A model to be used as feature extractor. If None, it will be expected that the input batch returns the features directly.

None
dataloader_idx_map Dict[int, str] | None

A dictionary mapping dataloader indices to their respective names (e.g. train, val, test).

None
group_key str | None

The metadata key to group the embeddings by. If specified, the embedding files will be saved in subdirectories named after the group_key. If specified, the key must be present in the metadata of the input batch.

None
overwrite bool

Whether to overwrite the output directory. Defaults to True.

True
Source code in src/eva/core/callbacks/writers/embeddings.py
def __init__(
    self,
    output_dir: str,
    backbone: nn.Module | None = None,
    dataloader_idx_map: Dict[int, str] | None = None,
    group_key: str | None = None,
    overwrite: bool = True,
) -> None:
    """Initializes a new EmbeddingsWriter instance.

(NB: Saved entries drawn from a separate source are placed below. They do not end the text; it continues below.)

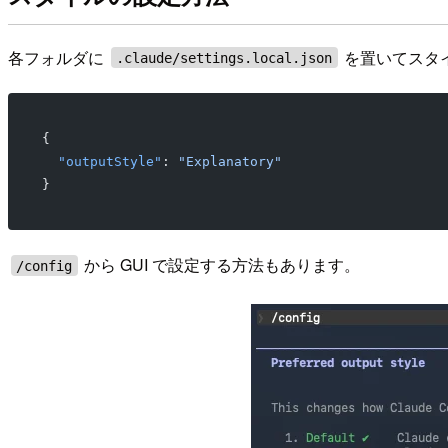
各フォルダに
を置いてスタ
.claude/settings.local.json
{
  "outputStyle"
: 
"Explanatory"
}
から GUI で設定する方法もあります。
/config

    This callback writes the embedding files in a separate process to avoid blocking the
    main process where the model forward pass is executed.

    Args:
        output_dir: The directory where the embeddings will be saved.
        backbone: A model to be used as feature extractor. If `None`,
            it will be expected that the input batch returns the features directly.
        dataloader_idx_map: A dictionary mapping dataloader indices to their respective
            names (e.g. train, val, test).
        group_key: The metadata key to group the embeddings by. If specified, the
            embedding files will be saved in subdirectories named after the group_key.
            If specified, the key must be present in the metadata of the input batch.
        overwrite: Whether to overwrite the output directory. Defaults to True.
    """
    super().__init__(write_interval="batch")

    self._output_dir = output_dir
    self._backbone = backbone
    self._dataloader_idx_map = dataloader_idx_map or {}
    self._group_key = group_key
    self._overwrite = overwrite

    self._write_queue: multiprocessing.Queue
    self._write_process: eva_multiprocessing.Process